I was wrong. Well, I wasn't exactly wrong... I guess I was misguided. I definitely jumped the gun though, I got far too emotional, and... Well, see, I knew Carolyn wouldn't just cast me aside like that, in my heart I knew it... But I let myself get all worked up, and I was already pretty upset about this laptop thing... Though even that doesn't seem so bad anymore. Mom told me that, one way or another, we *will* replace my laptop... Which scares me, because I don't know how we'll afford it, and I told her I could get by without one (though I still doubt that statement), but she said that we'll find a way.

But anyway, the original topic... See, it was never Carolyn's intention to just leave me, she just didn't know what to do... She just wanted to talk about it, but I jumped the gun (as always) and immediately assumed that the sky was falling. It's just... It's weird, you know, because I'm always so... In the moment. I'm always living for right then and right there, and so everything seems so ridiculously significant until I pull myself back and look at the bigger picture... Which I rarely do, because the thing is, I *like* living for the moment, and being emotional, and distracted, and manic, and all over the place... I think it's the best way to live, because you're always paying attention to the little details, and sure, you can look at the big picture sometimes too, but I think it's more important to take note of the path, and the dust at your feet, and the whispers in the wind, and the breeze on your face... It's more important to do that than it is to look at where the path is going. Because you can really walk yourself into some beautiful, beautiful messes that way.

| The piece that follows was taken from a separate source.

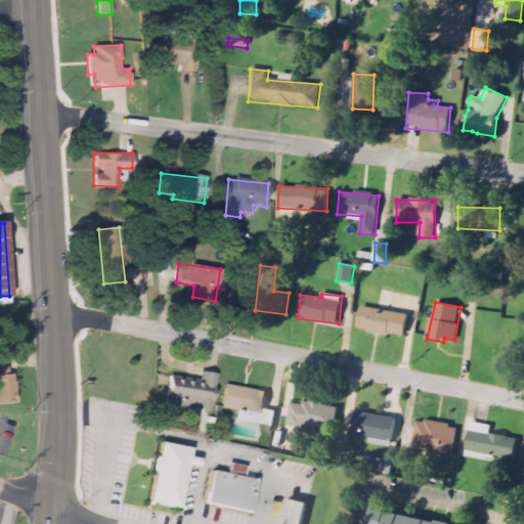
[(407,313),(359,308),(357,330),(405,336),(407,313)]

So... I just got so scared that she was leaving me that I immediately got scared as hell and just started to write. As such, you can disregard most of my last post... Love is plenty strong, I am never alone, all that jazz. Don't discount it entirely, because it is how I felt at one small moment in my life... but recognize that the situation has changed, as situations always do. And what is that situation?

That, my friend, is a story for another day.